The reason why the merger between Daimler and Chrysler failed was that Daimler undermined Chrysler’s culture and tried to substitute it with its culture. The move altered the management system in Chrysler leading to a majority of the company’s managers leaving the company. Besides embracing their cultural differences, the Nissan and Renault were in need of alliance to help them enhance their competitiveness in the motor industry.

While Nissan had all the requisite engineering and technological skills, the company lacked the marketing skills. On the other hand, Renault had the marketing skills, but lacked the requisite technological and engineering capabilities.
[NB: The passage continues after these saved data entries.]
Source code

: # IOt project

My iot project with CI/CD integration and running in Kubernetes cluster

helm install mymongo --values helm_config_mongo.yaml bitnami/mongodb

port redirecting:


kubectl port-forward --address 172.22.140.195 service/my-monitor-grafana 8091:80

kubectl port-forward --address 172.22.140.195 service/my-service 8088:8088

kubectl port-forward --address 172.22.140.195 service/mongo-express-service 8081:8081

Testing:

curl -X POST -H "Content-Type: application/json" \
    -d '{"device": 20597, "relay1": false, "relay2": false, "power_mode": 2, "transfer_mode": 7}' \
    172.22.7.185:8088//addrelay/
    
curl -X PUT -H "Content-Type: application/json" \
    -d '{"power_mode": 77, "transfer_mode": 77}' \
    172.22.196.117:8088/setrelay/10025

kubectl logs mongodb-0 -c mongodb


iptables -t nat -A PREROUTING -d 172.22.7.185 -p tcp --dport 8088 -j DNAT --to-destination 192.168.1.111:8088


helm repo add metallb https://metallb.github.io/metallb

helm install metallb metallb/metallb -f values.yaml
Hence, the alliance gave them a chance to share their capabilities, which gave them an opportunity to enhance their competitiveness.

Works Cited

Betts, Paul. “Carlos Ghosn gets second chance to rev up Renault.” Financial Times 29 April 2010: 18. Print.

Das, Titiksava, and Rajesh Kumar. “Learning dynamics in the alliance development process.” Management Decision 45.4 (2007): 684-707. Print.

Donnelly, Tom, David Morris, and Tim Donnelly. “Renault-Nissan: A marriage of necessity?” European Business Review 17.5 (2005): 428-440. Print.

Ghosn, Carlos. “Saving the business without losing the company.” Harvard Business Review 24.7 (2002): 37-45. Print.

Harvey, Francis. “National cultural differences in theory and practice.” Information Technology and People 10.2 (1997): 132-146. Print.

Korine, Harry, Kazuhiro Asakawa, and Pierre-Yves Gomez. “Partnering with the unfamiliar: lessons from the case of Renault and Nissan.” Business Strategy Review 13.2 (2002): 41-50. Print.

Lax, David, and James Sebenius. “Deal Making 2.0: A Guide to Complex Negotiations.” Harvard Business Review 90.11 (2012): 92–100. Print.

Tagliabue, John. “Renault pins its survival on a global gamble.” The New York Times 02 July 2000: 41. Print.

Woodruff, Chris. “Renault bets Ghosn can drive Nissan.” Wall Street Journal 31 March 1999: 63. Print.